In both cases, the American president said only what many had already speculated. But saying the silent part out loud is serious stuff in diplomacy. It’s been clear for months now that Washington would prefer not to get entangled in a significant spat with Moscow. During their summit in Geneva this summer, Biden essentially told Putin, and later the news media, that as long as he doesn’t meddle as much, we can live with it.
This is unfortunately part of a broader, more detached approach to foreign crises that the White House has taken. The Kremlin took it as a major moment to move ahead with an ambitious attempt to assert more control over its neighbors.

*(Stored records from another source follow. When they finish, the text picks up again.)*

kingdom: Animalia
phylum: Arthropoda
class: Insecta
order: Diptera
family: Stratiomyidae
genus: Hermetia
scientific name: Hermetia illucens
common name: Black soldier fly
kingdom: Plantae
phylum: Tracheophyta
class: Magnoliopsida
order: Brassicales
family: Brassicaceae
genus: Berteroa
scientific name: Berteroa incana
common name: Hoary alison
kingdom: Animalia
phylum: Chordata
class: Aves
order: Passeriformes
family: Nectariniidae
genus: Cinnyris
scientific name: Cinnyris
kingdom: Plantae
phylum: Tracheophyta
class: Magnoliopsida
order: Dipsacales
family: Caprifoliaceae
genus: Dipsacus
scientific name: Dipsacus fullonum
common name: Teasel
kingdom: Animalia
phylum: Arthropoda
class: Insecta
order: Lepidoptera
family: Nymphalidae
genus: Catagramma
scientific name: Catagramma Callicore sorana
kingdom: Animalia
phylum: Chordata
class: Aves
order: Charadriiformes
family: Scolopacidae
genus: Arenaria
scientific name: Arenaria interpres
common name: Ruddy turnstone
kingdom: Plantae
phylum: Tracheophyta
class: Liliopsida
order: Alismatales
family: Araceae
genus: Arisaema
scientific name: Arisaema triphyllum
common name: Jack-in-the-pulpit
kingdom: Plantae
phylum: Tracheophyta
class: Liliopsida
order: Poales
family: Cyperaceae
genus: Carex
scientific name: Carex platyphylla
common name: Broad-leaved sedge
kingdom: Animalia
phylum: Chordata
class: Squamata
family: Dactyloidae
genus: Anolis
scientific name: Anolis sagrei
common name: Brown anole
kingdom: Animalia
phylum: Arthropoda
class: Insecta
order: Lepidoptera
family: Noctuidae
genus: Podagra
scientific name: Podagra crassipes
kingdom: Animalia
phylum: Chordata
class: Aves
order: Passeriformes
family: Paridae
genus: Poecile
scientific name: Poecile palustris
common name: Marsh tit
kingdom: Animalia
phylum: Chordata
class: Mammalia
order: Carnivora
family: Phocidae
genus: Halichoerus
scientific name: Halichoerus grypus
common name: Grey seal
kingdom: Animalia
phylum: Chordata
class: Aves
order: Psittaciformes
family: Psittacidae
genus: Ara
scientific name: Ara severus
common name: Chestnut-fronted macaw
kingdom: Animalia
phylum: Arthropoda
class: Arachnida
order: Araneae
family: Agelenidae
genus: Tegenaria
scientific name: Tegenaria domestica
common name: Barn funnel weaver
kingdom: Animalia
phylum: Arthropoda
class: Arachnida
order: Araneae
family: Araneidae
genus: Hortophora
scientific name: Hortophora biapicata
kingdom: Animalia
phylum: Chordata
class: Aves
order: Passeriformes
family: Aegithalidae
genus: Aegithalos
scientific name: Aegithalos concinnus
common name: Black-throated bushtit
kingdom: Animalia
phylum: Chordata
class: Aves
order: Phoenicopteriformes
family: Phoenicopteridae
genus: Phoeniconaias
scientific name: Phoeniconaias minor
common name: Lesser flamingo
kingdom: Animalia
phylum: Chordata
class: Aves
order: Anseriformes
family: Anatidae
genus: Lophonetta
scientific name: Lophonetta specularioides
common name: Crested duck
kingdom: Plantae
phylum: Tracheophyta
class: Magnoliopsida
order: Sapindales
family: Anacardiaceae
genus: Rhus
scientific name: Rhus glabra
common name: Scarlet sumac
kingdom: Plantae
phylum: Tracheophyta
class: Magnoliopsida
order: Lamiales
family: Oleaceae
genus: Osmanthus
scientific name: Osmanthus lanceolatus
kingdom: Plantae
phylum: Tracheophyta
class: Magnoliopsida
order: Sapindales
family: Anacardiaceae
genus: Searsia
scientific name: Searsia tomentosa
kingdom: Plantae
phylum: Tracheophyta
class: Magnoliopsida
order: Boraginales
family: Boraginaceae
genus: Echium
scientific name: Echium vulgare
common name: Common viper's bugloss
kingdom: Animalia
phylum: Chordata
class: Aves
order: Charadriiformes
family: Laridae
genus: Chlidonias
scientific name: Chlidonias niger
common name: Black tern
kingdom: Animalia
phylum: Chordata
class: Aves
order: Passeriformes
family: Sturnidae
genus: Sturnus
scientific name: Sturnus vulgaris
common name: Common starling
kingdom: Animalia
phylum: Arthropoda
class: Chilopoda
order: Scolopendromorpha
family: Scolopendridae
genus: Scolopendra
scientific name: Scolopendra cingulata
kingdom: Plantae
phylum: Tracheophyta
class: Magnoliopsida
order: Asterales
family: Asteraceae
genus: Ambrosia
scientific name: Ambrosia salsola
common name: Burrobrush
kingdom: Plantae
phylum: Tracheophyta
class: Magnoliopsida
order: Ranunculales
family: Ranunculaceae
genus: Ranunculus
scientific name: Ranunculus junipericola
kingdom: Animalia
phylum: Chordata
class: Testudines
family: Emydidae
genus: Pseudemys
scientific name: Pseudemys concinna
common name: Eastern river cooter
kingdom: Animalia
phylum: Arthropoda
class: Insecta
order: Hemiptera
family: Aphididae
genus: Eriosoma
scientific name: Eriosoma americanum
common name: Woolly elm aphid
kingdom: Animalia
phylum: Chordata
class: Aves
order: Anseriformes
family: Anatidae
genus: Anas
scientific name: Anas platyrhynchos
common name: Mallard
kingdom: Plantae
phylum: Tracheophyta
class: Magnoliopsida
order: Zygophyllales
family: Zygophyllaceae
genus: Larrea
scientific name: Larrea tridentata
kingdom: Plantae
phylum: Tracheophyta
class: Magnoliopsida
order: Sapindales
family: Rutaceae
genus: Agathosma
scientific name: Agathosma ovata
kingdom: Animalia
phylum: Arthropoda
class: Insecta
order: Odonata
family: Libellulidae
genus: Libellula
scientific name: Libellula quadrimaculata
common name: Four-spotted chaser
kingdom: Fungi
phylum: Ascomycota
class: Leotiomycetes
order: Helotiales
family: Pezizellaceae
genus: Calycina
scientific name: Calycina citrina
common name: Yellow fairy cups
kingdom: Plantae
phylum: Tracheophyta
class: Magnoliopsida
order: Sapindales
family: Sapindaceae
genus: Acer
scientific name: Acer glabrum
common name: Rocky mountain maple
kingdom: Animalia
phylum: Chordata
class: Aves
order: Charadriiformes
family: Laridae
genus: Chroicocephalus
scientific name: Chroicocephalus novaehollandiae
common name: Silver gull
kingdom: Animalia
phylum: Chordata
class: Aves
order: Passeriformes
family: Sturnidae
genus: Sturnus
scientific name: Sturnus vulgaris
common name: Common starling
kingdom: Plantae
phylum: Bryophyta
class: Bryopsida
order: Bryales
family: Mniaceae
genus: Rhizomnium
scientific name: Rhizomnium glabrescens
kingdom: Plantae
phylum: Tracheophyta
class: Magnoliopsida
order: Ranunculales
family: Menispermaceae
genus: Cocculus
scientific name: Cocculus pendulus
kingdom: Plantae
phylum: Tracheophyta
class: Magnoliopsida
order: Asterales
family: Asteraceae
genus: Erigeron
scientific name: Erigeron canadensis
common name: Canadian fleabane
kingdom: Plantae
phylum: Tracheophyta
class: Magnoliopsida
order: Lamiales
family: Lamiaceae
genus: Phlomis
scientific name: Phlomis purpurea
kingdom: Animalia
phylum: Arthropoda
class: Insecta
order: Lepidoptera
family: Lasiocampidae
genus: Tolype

What should Biden have said? He needed to channel Winston Churchill: Describe in stark terms the gravity of our present predicament. The sovereignty of a nation’s borders is a fundamental principle of international law, and threats to breach them demands more than piling on a few more sanctions, which is the diplomatic equivalent of a slap on the wrist.
Biden should have looked past the reporters in the room and straight into the camera, speaking directly to Putin. The Russian leader needed to hear in no uncertain terms that we will use absolutely every asset and technique at our disposal to push his forces out of Ukraine. These include military, intelligence, economic, communications and diplomatic tools. Should he move in, we will massively increase military support to Ukraine, as well as other Russian neighbors. While we may not at this time be willing to put our troops into combat against Russia, the United States can ensure that the result of an invasion would be Putin’s nightmare: a well-fortified eastern front.
The West also needs to hit Putin where it hurts. As his aggressive repression of Alexei Navalny and other dissident voices shows, he is most concerned about eroding support among the Russian public. Biden should have announced that if Moscow chooses to carry out a military invasion of Ukraine, we would launch an information invasion of Russia — the kind of messaging that can harm our adversaries rather than ourselves.
Every week, the U.S. could release new intelligence about corruption and mismanagement at the Kremlin. Every week, we could increase distribution of Russian language materials on democracy, human rights and the rule of law. Every week, we could flood the internet with satiric content that punctures Putin’s propaganda.
A strong message won us the Cold War. Our projection of a society with hope and opportunity contrasted starkly with the control and cruelty of communism. It can help us overcome today’s threat, too. Biden and his team need to stop talking on Russia’s terms. We need to develop much clearer, more compelling language of our own. To date, Russia has been fairly successful in defining this debate around the question of NATO’s expansion. In reality, the focus should be about Moscow’s moves into and meddling in other countries.
Biden needs a Berlin Wall moment. He should now travel to Ukraine and deliver a Reaganeseque speech in Kyiv about freedom versus fear. It must include stronger steps that the United States and our allies will take — to both prevent future invasions and to pressure Moscow’s proxies to release their control on territory. That would go a long way toward repairing some of the damage done by Biden’s poorly chosen words this week.